Entries taken from a collection:
★ ★ ★ ★ ★
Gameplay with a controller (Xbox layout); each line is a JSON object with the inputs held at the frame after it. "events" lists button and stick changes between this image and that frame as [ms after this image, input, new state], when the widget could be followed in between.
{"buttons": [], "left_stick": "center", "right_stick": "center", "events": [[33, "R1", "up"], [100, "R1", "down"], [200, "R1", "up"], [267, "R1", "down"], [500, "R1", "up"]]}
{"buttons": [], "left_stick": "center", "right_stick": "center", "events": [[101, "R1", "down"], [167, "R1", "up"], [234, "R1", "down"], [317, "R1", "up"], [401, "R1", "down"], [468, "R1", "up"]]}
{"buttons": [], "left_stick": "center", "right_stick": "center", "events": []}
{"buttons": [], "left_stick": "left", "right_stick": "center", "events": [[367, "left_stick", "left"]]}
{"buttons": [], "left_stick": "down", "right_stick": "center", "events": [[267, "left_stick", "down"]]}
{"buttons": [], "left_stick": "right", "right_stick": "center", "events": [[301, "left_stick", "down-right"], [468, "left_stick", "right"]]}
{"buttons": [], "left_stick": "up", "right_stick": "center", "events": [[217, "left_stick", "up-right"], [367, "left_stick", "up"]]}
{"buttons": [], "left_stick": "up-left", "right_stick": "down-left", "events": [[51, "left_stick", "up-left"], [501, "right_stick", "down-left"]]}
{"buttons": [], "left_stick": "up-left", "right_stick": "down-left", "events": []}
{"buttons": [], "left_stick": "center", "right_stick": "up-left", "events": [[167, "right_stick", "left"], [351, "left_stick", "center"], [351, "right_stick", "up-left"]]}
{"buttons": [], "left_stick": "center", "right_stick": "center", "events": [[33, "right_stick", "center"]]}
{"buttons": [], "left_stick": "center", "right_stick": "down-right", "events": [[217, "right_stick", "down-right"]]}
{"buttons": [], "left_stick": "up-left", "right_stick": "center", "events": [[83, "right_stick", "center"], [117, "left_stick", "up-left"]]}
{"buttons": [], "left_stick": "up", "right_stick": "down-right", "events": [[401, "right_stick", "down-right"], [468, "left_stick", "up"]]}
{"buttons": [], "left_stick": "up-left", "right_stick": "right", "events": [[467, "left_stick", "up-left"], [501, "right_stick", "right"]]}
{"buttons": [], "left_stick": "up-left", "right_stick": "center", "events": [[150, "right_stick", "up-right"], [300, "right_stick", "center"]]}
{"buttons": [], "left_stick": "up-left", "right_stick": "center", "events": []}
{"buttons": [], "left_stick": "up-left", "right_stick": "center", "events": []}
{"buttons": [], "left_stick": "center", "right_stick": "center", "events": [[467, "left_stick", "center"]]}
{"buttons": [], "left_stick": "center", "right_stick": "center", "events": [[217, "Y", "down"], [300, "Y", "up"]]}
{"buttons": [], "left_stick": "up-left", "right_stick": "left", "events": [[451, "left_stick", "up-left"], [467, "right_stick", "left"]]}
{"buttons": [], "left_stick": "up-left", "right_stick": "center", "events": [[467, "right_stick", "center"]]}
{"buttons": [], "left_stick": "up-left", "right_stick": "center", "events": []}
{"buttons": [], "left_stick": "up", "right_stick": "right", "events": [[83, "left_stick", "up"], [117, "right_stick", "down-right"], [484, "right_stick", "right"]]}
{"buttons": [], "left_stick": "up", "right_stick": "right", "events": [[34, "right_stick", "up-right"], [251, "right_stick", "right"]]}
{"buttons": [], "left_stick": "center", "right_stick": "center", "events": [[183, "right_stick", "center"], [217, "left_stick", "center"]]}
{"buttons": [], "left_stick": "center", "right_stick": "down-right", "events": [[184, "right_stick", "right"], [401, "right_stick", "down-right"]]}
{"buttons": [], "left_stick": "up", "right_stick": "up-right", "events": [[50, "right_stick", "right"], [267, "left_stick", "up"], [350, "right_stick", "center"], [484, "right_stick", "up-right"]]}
★ ★ ★ ★ ★
▶ _DIRECTIONS FOR THIS TASK_:
Please copy each line above exactly as written.

▶ _SOLVED EXERCISE_:
Gameplay with a controller (Xbox layout); each line is a JSON object with the inputs held at the frame after it. "events" lists button and stick changes between this image and that frame as [ms after this image, input, new state], when the widget could be followed in between.
{"buttons": [], "left_stick": "center", "right_stick": "center", "events": [[33, "R1", "up"], [100, "R1", "down"], [200, "R1", "up"], [267, "R1", "down"], [500, "R1", "up"]]}
{"buttons": [], "left_stick": "center", "right_stick": "center", "events": [[101, "R1", "down"], [167, "R1", "up"], [234, "R1", "down"], [317, "R1", "up"], [401, "R1", "down"], [468, "R1", "up"]]}
{"buttons": [], "left_stick": "center", "right_stick": "center", "events": []}
{"buttons": [], "left_stick": "left", "right_stick": "center", "events": [[367, "left_stick", "left"]]}
{"buttons": [], "left_stick": "down", "right_stick": "center", "events": [[267, "left_stick", "down"]]}
{"buttons": [], "left_stick": "right", "right_stick": "center", "events": [[301, "left_stick", "down-right"], [468, "left_stick", "right"]]}
{"buttons": [], "left_stick": "up", "right_stick": "center", "events": [[217, "left_stick", "up-right"], [367, "left_stick", "up"]]}
{"buttons": [], "left_stick": "up-left", "right_stick": "down-left", "events": [[51, "left_stick", "up-left"], [501, "right_stick", "down-left"]]}
{"buttons": [], "left_stick": "up-left", "right_stick": "down-left", "events": []}
{"buttons": [], "left_stick": "center", "right_stick": "up-left", "events": [[167, "right_stick", "left"], [351, "left_stick", "center"], [351, "right_stick", "up-left"]]}
{"buttons": [], "left_stick": "center", "right_stick": "center", "events": [[33, "right_stick", "center"]]}
{"buttons": [], "left_stick": "center", "right_stick": "down-right", "events": [[217, "right_stick", "down-right"]]}
{"buttons": [], "left_stick": "up-left", "right_stick": "center", "events": [[83, "right_stick", "center"], [117, "left_stick", "up-left"]]}
{"buttons": [], "left_stick": "up", "right_stick": "down-right", "events": [[401, "right_stick", "down-right"], [468, "left_stick", "up"]]}
{"buttons": [], "left_stick": "up-left", "right_stick": "right", "events": [[467, "left_stick", "up-left"], [501, "right_stick", "right"]]}
{"buttons": [], "left_stick": "up-left", "right_stick": "center", "events": [[150, "right_stick", "up-right"], [300, "right_stick", "center"]]}
{"buttons": [], "left_stick": "up-left", "right_stick": "center", "events": []}
{"buttons": [], "left_stick": "up-left", "right_stick": "center", "events": []}
{"buttons": [], "left_stick": "center", "right_stick": "center", "events": [[467, "left_stick", "center"]]}
{"buttons": [], "left_stick": "center", "right_stick": "center", "events": [[217, "Y", "down"], [300, "Y", "up"]]}
{"buttons": [], "left_stick": "up-left", "right_stick": "left", "events": [[451, "left_stick", "up-left"], [467, "right_stick", "left"]]}
{"buttons": [], "left_stick": "up-left", "right_stick": "center", "events": [[467, "right_stick", "center"]]}
{"buttons": [], "left_stick": "up-left", "right_stick": "center", "events": []}
{"buttons": [], "left_stick": "up", "right_stick": "right", "events": [[83, "left_stick", "up"], [117, "right_stick", "down-right"], [484, "right_stick", "right"]]}
{"buttons": [], "left_stick": "up", "right_stick": "right", "events": [[34, "right_stick", "up-right"], [251, "right_stick", "right"]]}
{"buttons": [], "left_stick": "center", "right_stick": "center", "events": [[183, "right_stick", "center"], [217, "left_stick", "center"]]}
{"buttons": [], "left_stick": "center", "right_stick": "down-right", "events": [[184, "right_stick", "right"], [401, "right_stick", "down-right"]]}
{"buttons": [], "left_stick": "up", "right_stick": "up-right", "events": [[50, "right_stick", "right"], [267, "left_stick", "up"], [350, "right_stick", "center"], [484, "right_stick", "up-right"]]}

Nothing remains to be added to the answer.